_EXTRAIT DU TEXTE_
##############################

Recommandations de la CNUCED pour un avenir numérique durable et inclusif
L’économie numérique, en pleine expansion, offre des opportunités et des défis uniques, notamment en termes de durabilité environnementale. Le « Rapport sur l’économie numérique 2024 » de la Conférence des Nations Unies sur le commerce et le développement (CNUCED) propose des directives essentielles pour aligner la numérisation avec les objectifs de durabilité. Cet article analyse les recommandations politiques principales, les actions spécifiques à entreprendre, la nécessité de coopération internationale et les perspectives futures pour garantir que la transformation numérique soutienne un développement inclusif et respectueux de l’environnement.
1. Empreinte Environnementale de la Numérisation
1.1. Impact Environnemental Direct de la Numérisation
La numérisation exerce une influence environnementale directe tout au long du cycle de vie des appareils numériques et des infrastructures des technologies de l’information et de la communication (TIC), depuis la production jusqu’à l’utilisation et la fin de vie des dispositifs.

##############################

_DONNÉES ENREGISTRÉES_

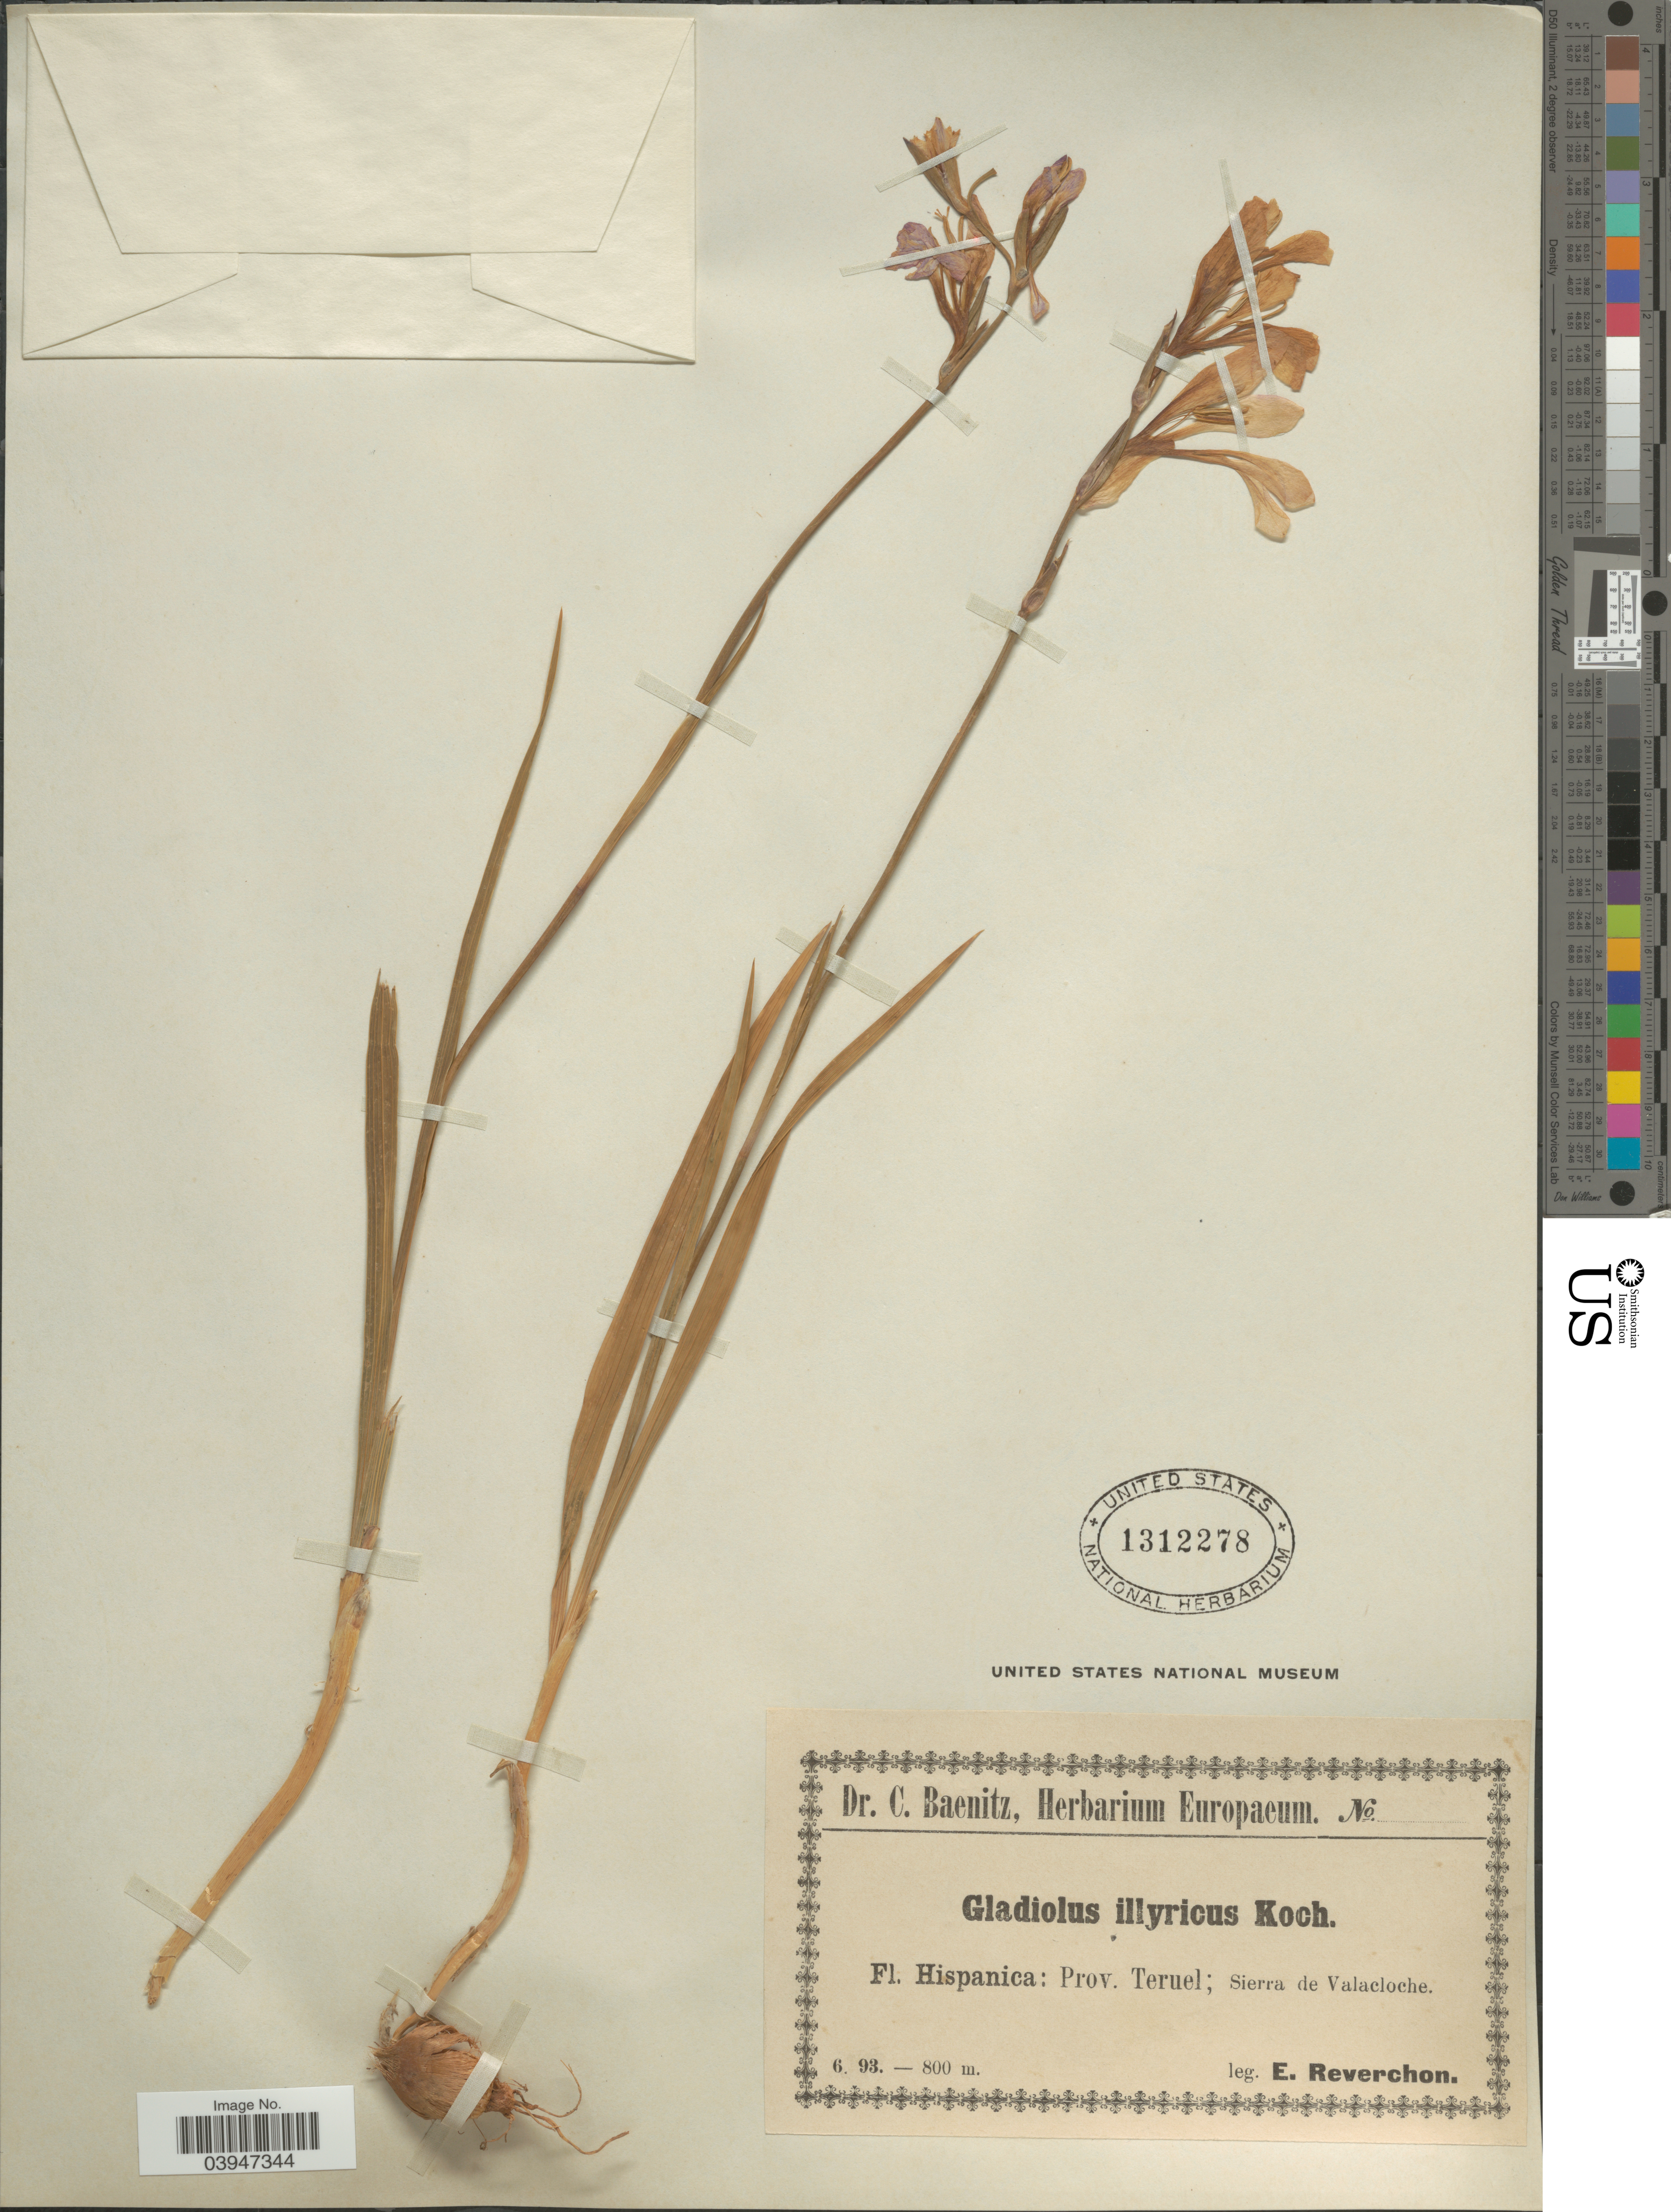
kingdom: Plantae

##############################

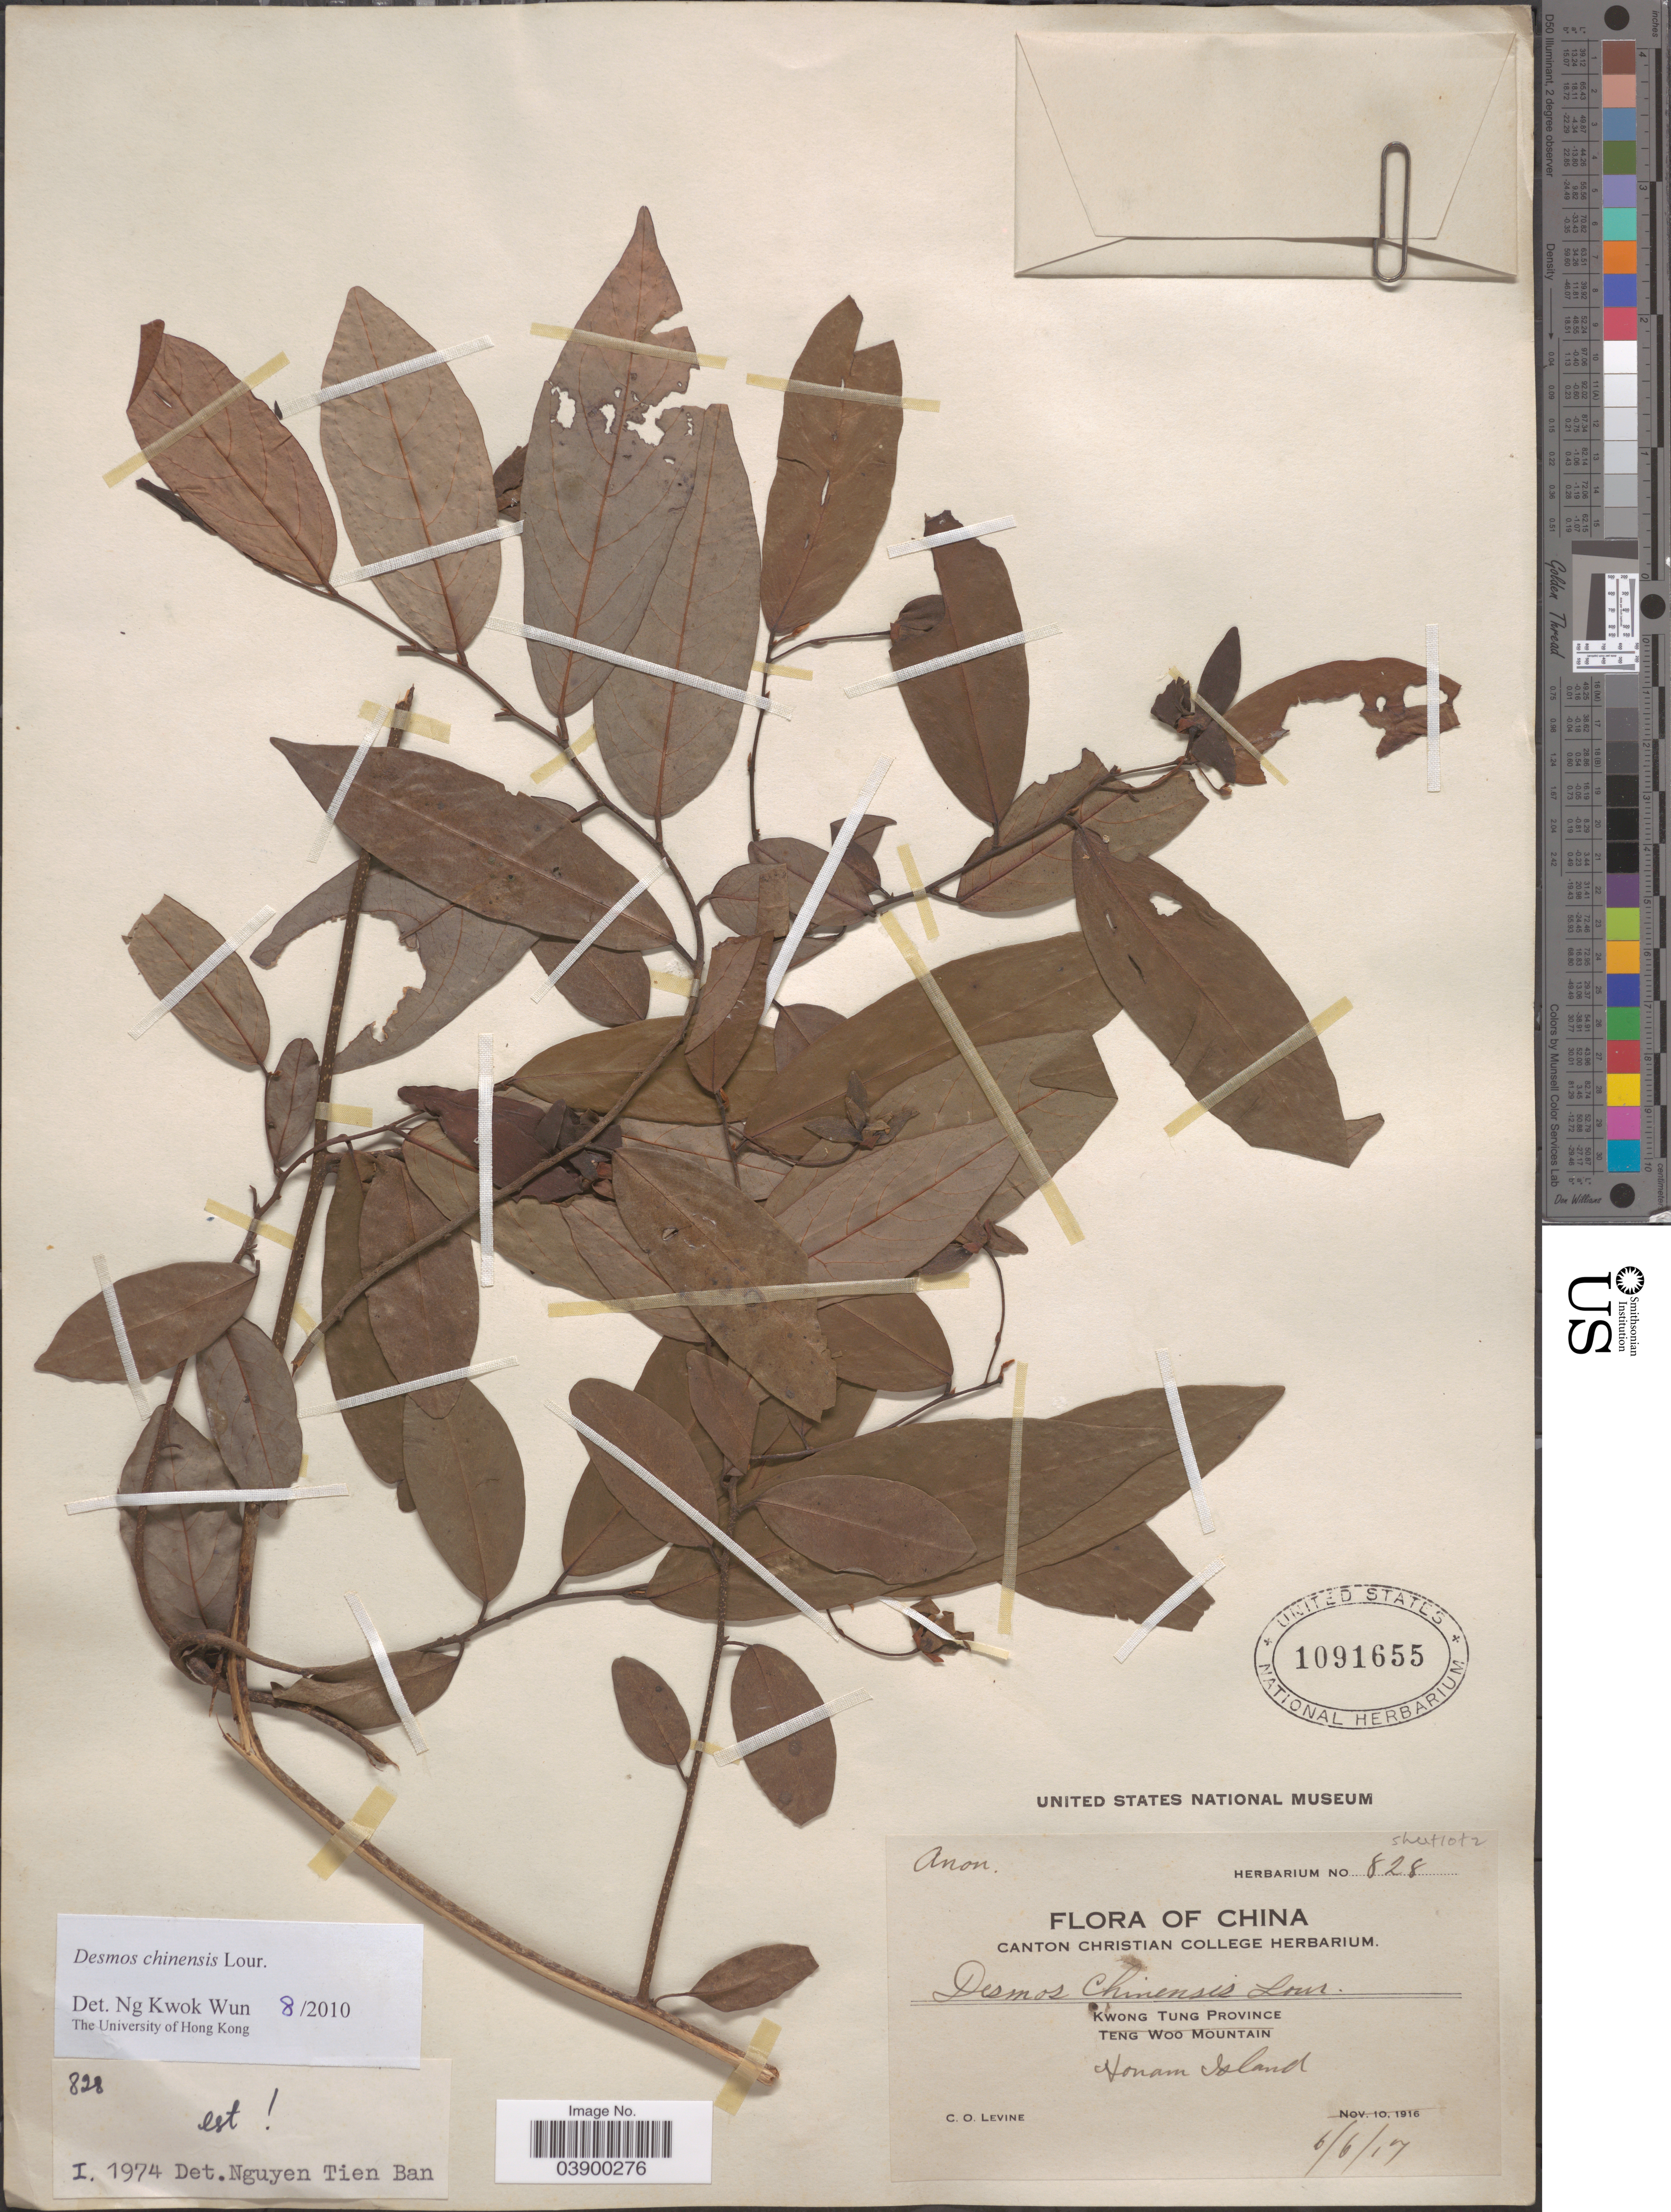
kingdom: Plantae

##############################

_OBJECTIF 1_
Dressez la liste des points que l'article analyse, selon l'extrait sur l'économie numérique.
_OBJECTIF 2_
Veuillez citer l'extrait sur l'économie numérique en commençant par « 1. Empreinte Environnementale » et en terminant par « vie des dispositifs. ».

_SOLUTION 1_
- Les recommandations politiques principales
- Les actions spécifiques à entreprendre
- La nécessité de coopération internationale
- Les perspectives futures

_SOLUTION 2_
1. Empreinte Environnementale de la Numérisation
1.1. Impact Environnemental Direct de la Numérisation
La numérisation exerce une influence environnementale directe tout au long du cycle de vie des appareils numériques et des infrastructures des technologies de l’information et de la communication (TIC), depuis la production jusqu’à l’utilisation et la fin de vie des dispositifs.